Hi all,
I guess I don’t understand some basic issue here about what variable is allowed to live in what scope. For the sake of an example I took the matrix multiplication example from the docs (which works fine) and tried to modify it so that it computes not the matrix product but the matrix product multiplied by a scalar.
The code is left as in the example, only a new variable is introduced, x, which will multiply the product. x lives and is set on the host while cuda_x lives on the device and is set to be equal to x.
This is what I thought would be a good approach:
float x;
__device__ float * cuda_x;
__global__ void Muld( float*, float*, int, int, float* );
void Mul( const float* A, const float* B, int hA, int wA, int wB, float* C )
{
........... same as in the docs, plus the following.............
cudaMalloc( (void**)&cuda_x, sizeof( float ) );
cudaMemcpy( cuda_x, &x, sizeof( float ), cudaMemcpyHostToDevice );
}
__global__ void Muld( float* A, float* B, int wA, int wB, float* C )
{
........... same as in the docs, but the last line is changed to ................
C[c + wB * ty + tx] = (*cuda_x) * Csub;
}
int main( void )
{
x = 2.0;
.......... create the matrices on the host...............

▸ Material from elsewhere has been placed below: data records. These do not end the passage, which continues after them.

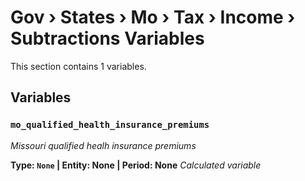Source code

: # Gov › States › Mo › Tax › Income › Subtractions Variables

This section contains 1 variables.

## Variables

### `mo_qualified_health_insurance_premiums`
*Missouri qualified healh insurance premiums*

**Type: `None` | Entity: None | Period: None**
*Calculated variable*
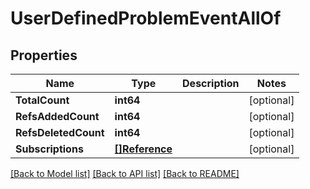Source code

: # UserDefinedProblemEventAllOf

## Properties

Name | Type | Description | Notes
------------ | ------------- | ------------- | -------------
**TotalCount** | **int64** |  | [optional] 
**RefsAddedCount** | **int64** |  | [optional] 
**RefsDeletedCount** | **int64** |  | [optional] 
**Subscriptions** | [**[]Reference**](Reference.md) |  | [optional] 

[[Back to Model list]](../README.md#documentation-for-models) [[Back to API list]](../README.md#documentation-for-api-endpoints) [[Back to README]](../README.md)


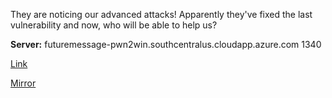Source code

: 
They are noticing our advanced attacks! Apparently they've fixed the last vulnerability and now, who will be able to help us?

**Server:** futuremessage-pwn2win.southcentralus.cloudapp.azure.com 1340

[Link](https://cloud.ufscar.br:8080/v1/AUTH_c93b694078064b4f81afd2266a502511/static.pwn2win.party/future_message_pt4_ce8944013bd9dc92bc0e0b13a414db053ba54788ce303f9e1f9b57a13bbe2197.tar.gz)

[Mirror](https://static.pwn2win.party/future_message_pt4_ce8944013bd9dc92bc0e0b13a414db053ba54788ce303f9e1f9b57a13bbe2197.tar.gz)
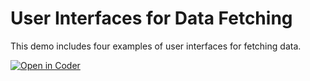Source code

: # User Interfaces for Data Fetching
This demo includes four examples of user interfaces for fetching data. 

[![Open in Coder](https://ixdcoder.com/open-in-coder.svg)](https://ixdcoder.com/templates/Static/workspace?name=DataUI&mode=auto&param.git_repo=https://bender.sheridanc.on.ca/system-design/ui-for-data-fetching&param.code_template=custom)
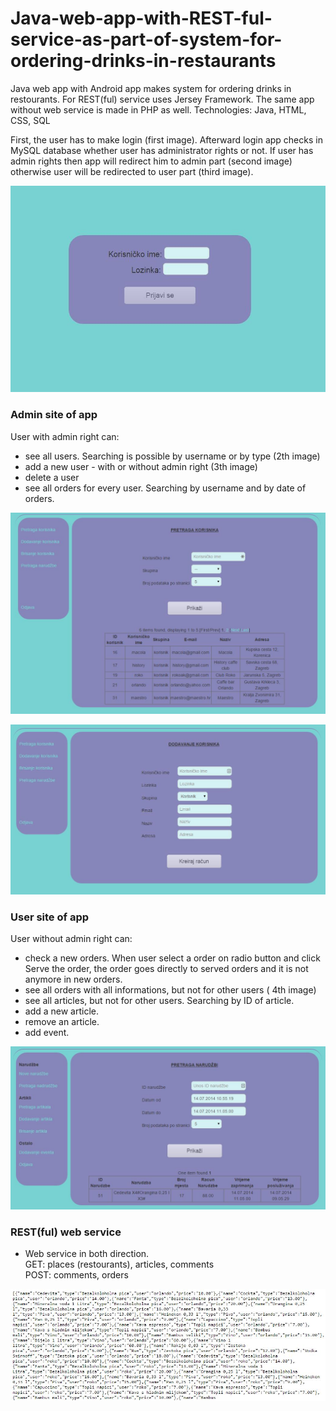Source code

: Java-web-app-with-REST-ful-service-as-part-of-system-for-ordering-drinks-in-restaurants
=======================================================================================

Java web app with Android app makes system for ordering drinks in restourants. For REST(ful) service uses Jersey Framework. The same app without web service is made in PHP as well. Technologies: Java, HTML, CSS, SQL



First, the user has to make login (first image). Afterward login app checks in MySQL database whether user has administrator rights or not. If user has admin rights then app will redirect him to admin part (second image) otherwise user will be redirected to user part (third image).

![Alt text](https://github.com/krunogr/Java-web-app-with-REST-ful-service-as-part-of-system-for-ordering-drinks-in-restaurants/blob/master/mNarudzbe_web/web/screenshots/login.JPG "Login")

### Admin site of app
User with admin right can:
 - see all users. Searching is possible by username or by type (2th image)
 - add a new user - with or without admin right (3th image)
 - delete a user
 - see all orders for every user. Searching by username and by date of orders.

![Alt text](https://raw.githubusercontent.com/krunogr/Java-web-app-with-REST-ful-service-as-part-of-system-for-ordering-drinks-in-restaurants/master/mNarudzbe_web/web/screenshots/usersReview.JPG "Admin site of app")

![Alt text](https://github.com/krunogr/Java-web-app-with-REST-ful-service-as-part-of-system-for-ordering-drinks-in-restaurants/blob/master/mNarudzbe_web/web/screenshots/addUser.JPG "Admin site of app")


### User site of app
User without admin right can:
 - check a new orders. When user select a order on radio button and click Serve the order, the order goes directly to served    orders and it is not anymore in new orders.
 - see all orders with all informations, but not for other users ( 4th image)
 - see all articles, but not for other users. Searching by ID of article.
 - add a new article.
 - remove an article.
 - add event.

![Alt text](https://github.com/krunogr/Java-web-app-with-REST-ful-service-as-part-of-system-for-ordering-drinks-in-restaurants/blob/master/mNarudzbe_web/web/screenshots/reviewOrders.JPG "User site of app")

### REST(ful) web service
 - Web service in both direction. <br> 
GET: places (restourants), articles, comments  <br> 
POST: comments, orders

![Alt text](https://raw.githubusercontent.com/krunogr/Java-web-app-with-REST-ful-service-as-part-of-system-for-ordering-drinks-in-restaurants/master/mNarudzbe_web/web/screenshots/REST.JPG "REST(ful) web service")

.......... call Mul( ) ...........
.......... calculate the product on the host too and compare......
}
Without the modification everything works perfectly, but when I include the parameter x and cuda_x I start getting ‘unspecified launch failure’ from cudaGetLastError.
What am I doing wrong?
While trying to debug this I compiled the above code with emulation turned on and there the strange thing was that if the declaration of the variable cuda_x is left as it is
device float * cuda_x;
the emulation version gave a seg fault, while changing the declaration to
float * cuda_x;
it ran fine. Isn’t it the point of the emulation mode that I don’t have to change declarations and such but the compiler figures it out? Probably I’m missing some basic thing here too.